Obviously, running a hotel is a business, but it’s nice to think that guests who stay there are paying to support the creative types who work there and the artists whose pieces adorn the walls. Originally, the permanent collection came about because Lawrence and his partners didn’t want to buy a bunch of artwork in bulk. Instead, by hiring Kline to curate a collection of one-of-a-kind pieces, they took a much more organic approach that allowed them to stay true to the hotel’s mission of being by and for Brooklyn. With one exception, all the artists whose work forms the permanent collection are Brooklyn-based. “I think the approach Peter took was wise, because if they had just bought 70 paintings or 70 photos and stocked the hotel with it, it would have been such a missed opportunity for us to then host openings and do all this fun stuff in the rooms and to extend this creative story past our walls and into the Brooklyn community,” Kline opined. Lawrence added, “That has been really fun for me to watch because one of the things we talk about a lot is how to have real art in a hotel given the constraints of hotel rooms—it can’t be too challenging, it can’t be obscene, obnoxious, lots of the things that sometimes it’s really important for art to be and to challenge people. So finding a way to walk that fine line, and generally give emerging young artists a platform, but also figuring out how the hotel is actually a good platform for those guys and they don’t feel like they’re selling out, or that they’re putting their stuff in the wrong place. And the openings are a huge part of that—all of the artists are almost always here.”

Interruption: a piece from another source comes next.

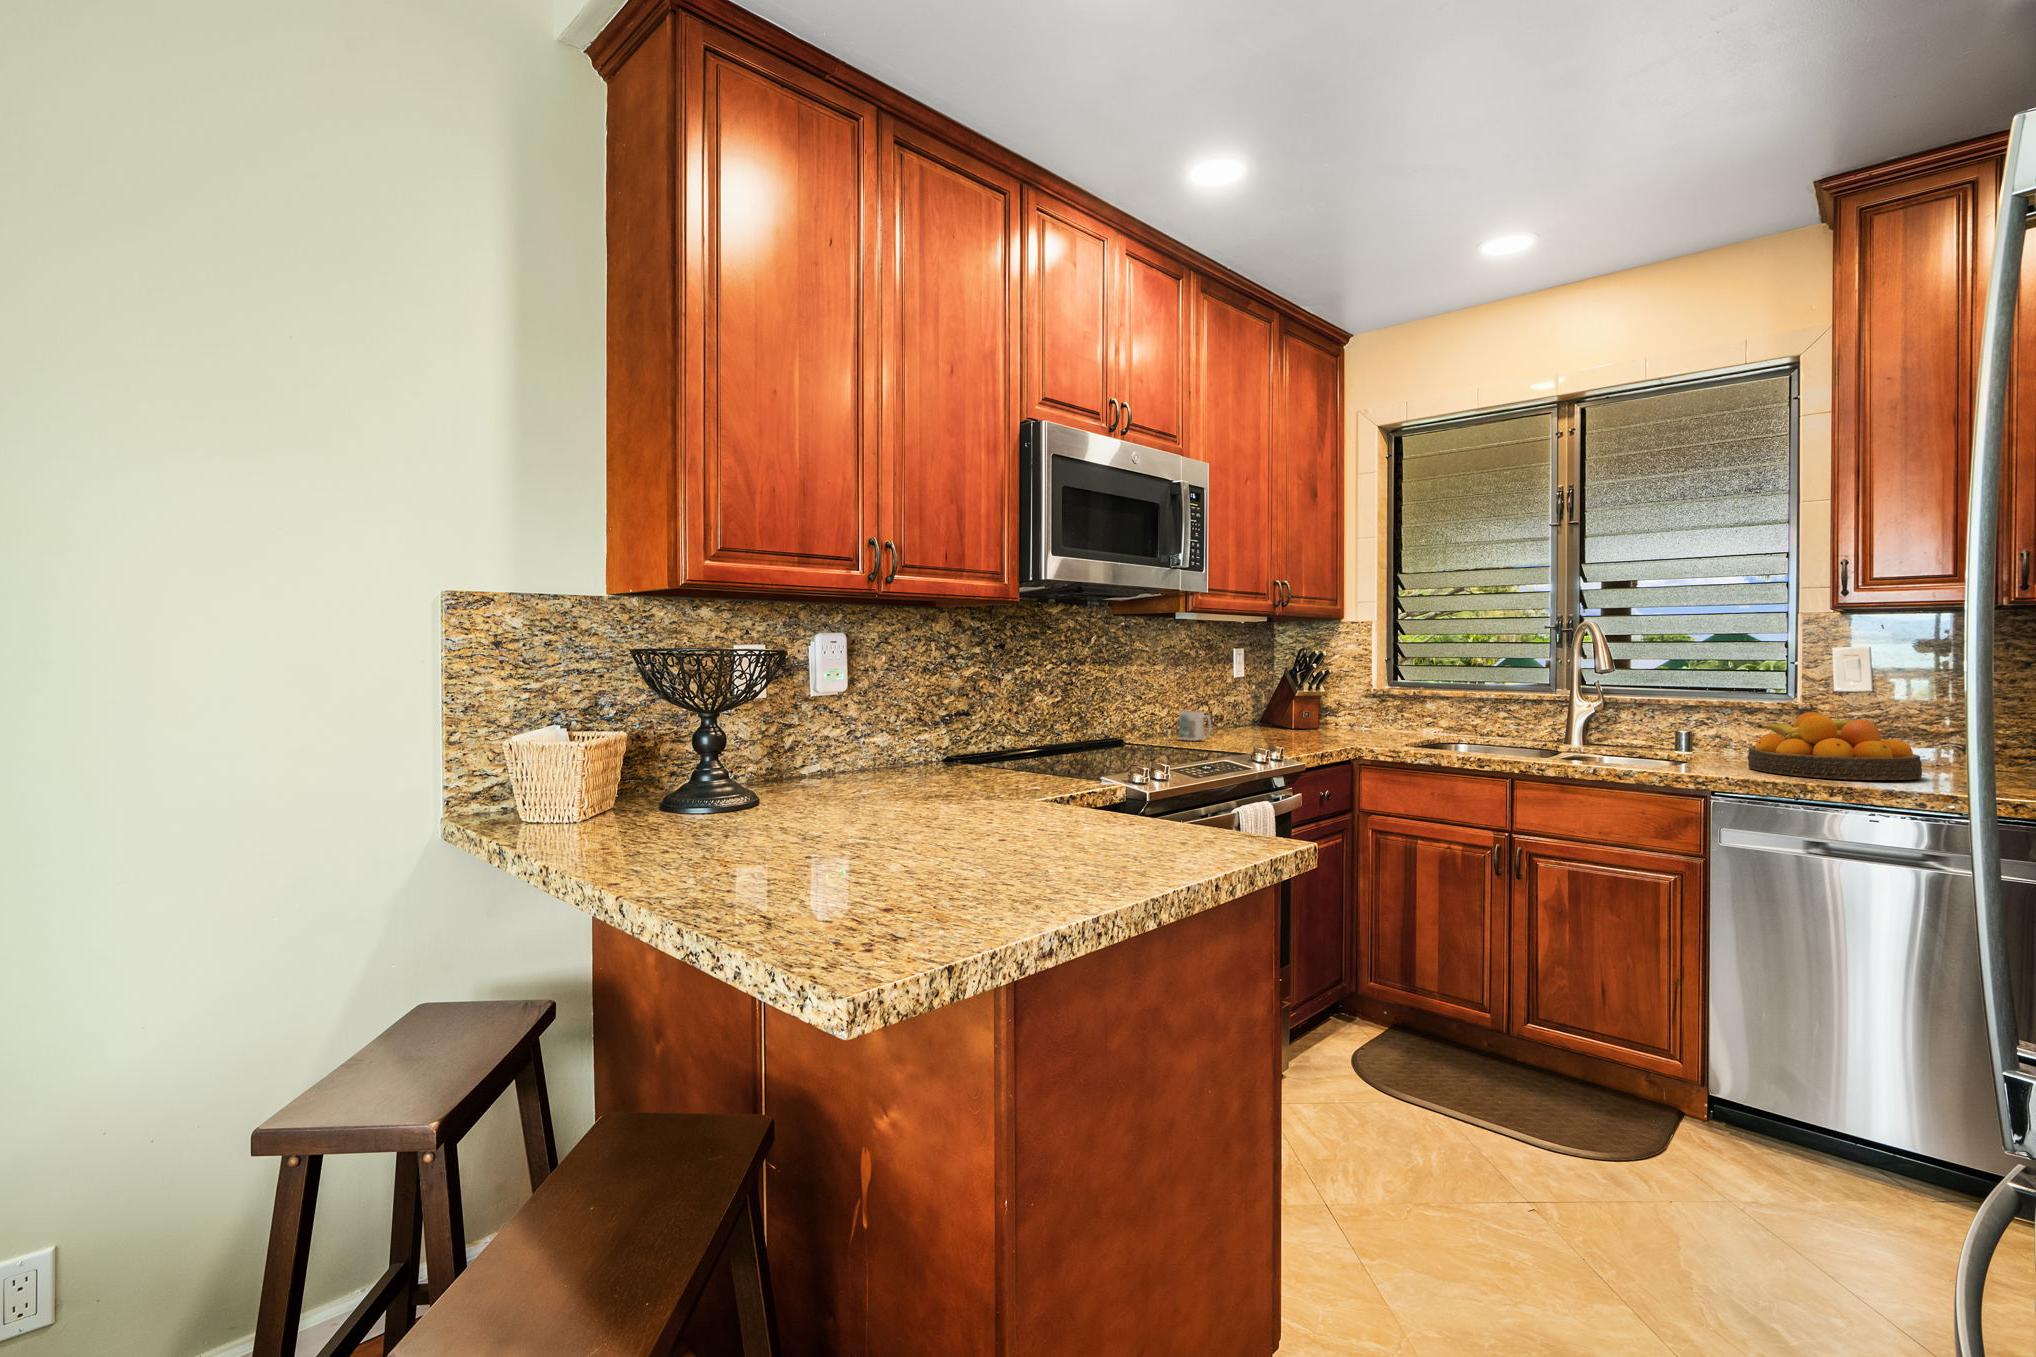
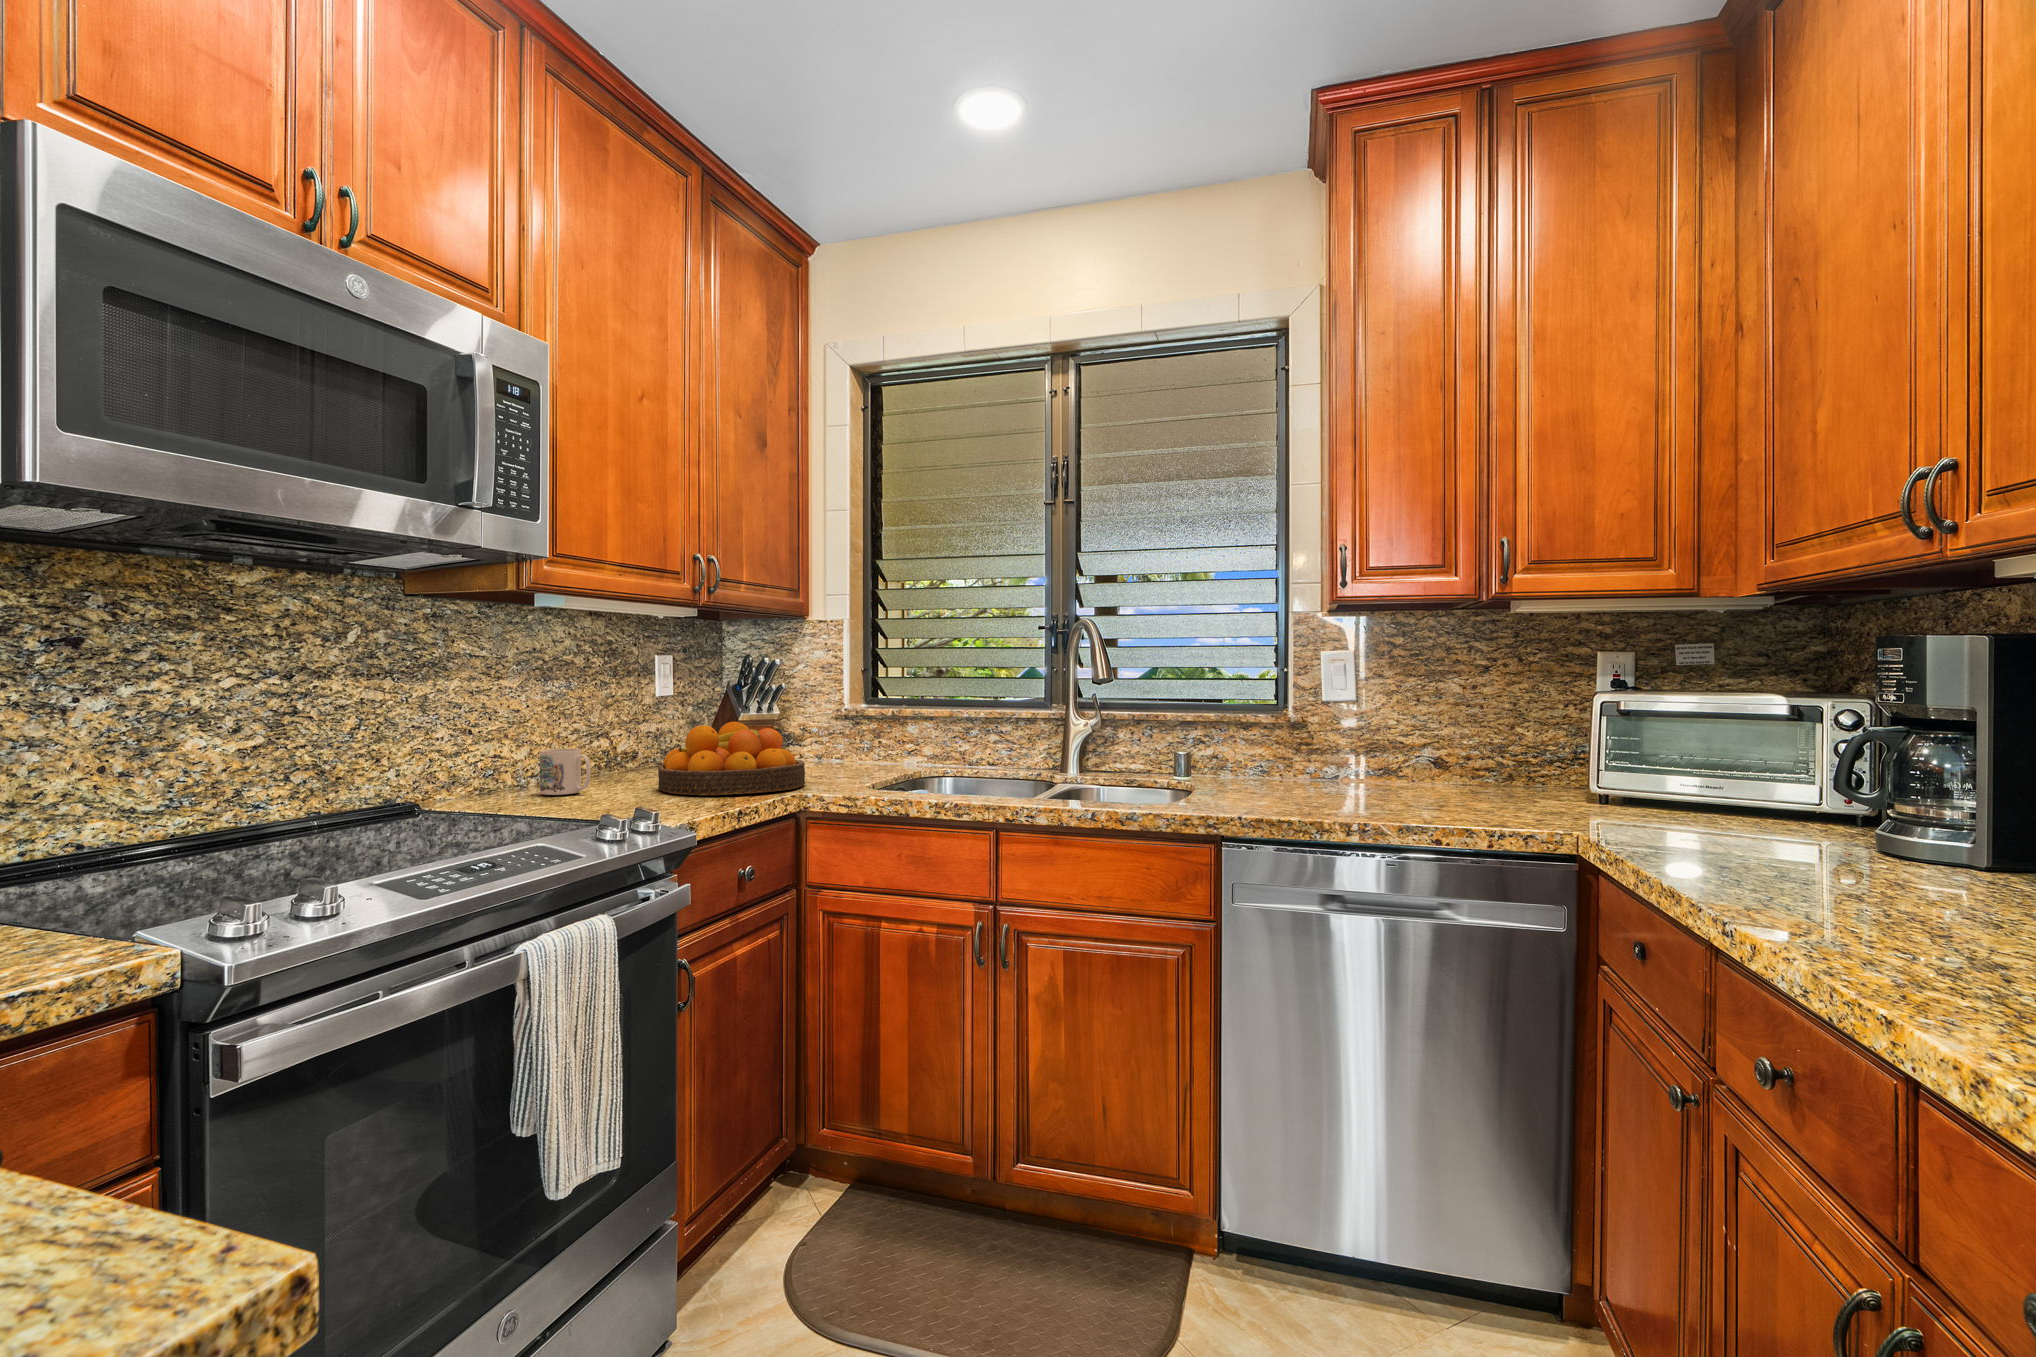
fruit bowl: present [1748,712,1922,780] -> present [658,722,805,795]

For the broader community, the openings are a fun way to peek inside the rooms and meet the artists. It harkens back to the days when hotels served as the gathering places for their cities—when people would flock there to celebrate, mourn tragedies, attend to business, and mingle with community members. In the two openings I’ve attended, I had a chance to chat with three of the artists, including Brad Kahlhamer, an artist represented by Jack Shainman gallery in Chelsea and whose work appears in museums across the country. I later visited his Bushwick studio to learn more about his experience. When I asked if he had any doubts or hesitations about putting his work in a hotel, he replied, “You know if you asked me this question like ten years ago, maybe I would have had more concerns, but I think the art world and the culture is now expanding out to such a degree that everything has to be looked at as a potential stage or venue.” Beau Stanton, an artist known for his vintage-inspired paintings and murals, told me he always enjoys putting his work outside of the traditional spaces for showing art and appreciates the intimacy provided by a hotel room. Matt Kleberg, a recent graduate of Pratt who has shown work at art fairs like Untitled and galleries all over the city, agreed. For them, the openings were like the icing on the cake of opportunity.

At the opening I attended in January, it was too cold to stay outside, so when the rooms were closed up, the after party was held in the back room at the Ides. I found myself chatting with Austin once again, and then with Kimia, her husband, and a group of their friends. She pointed out Trudy Benson, whose work is on the fourth floor and who’s married to Russell Tyler, whose paintings on paper I was admiring earlier that evening. As the night drew to a close, Kimia called down to see if we could check out Kahlhamer’s work in the penthouse, but it was booked for the night. Just being in such great company, I felt more strongly than ever before that I was part of that world—that as a writer I shared that need to create, and I had finally found a community with the same sense of purpose. You’ll see me at the Wythe Hotel’s next opening, whenever it is.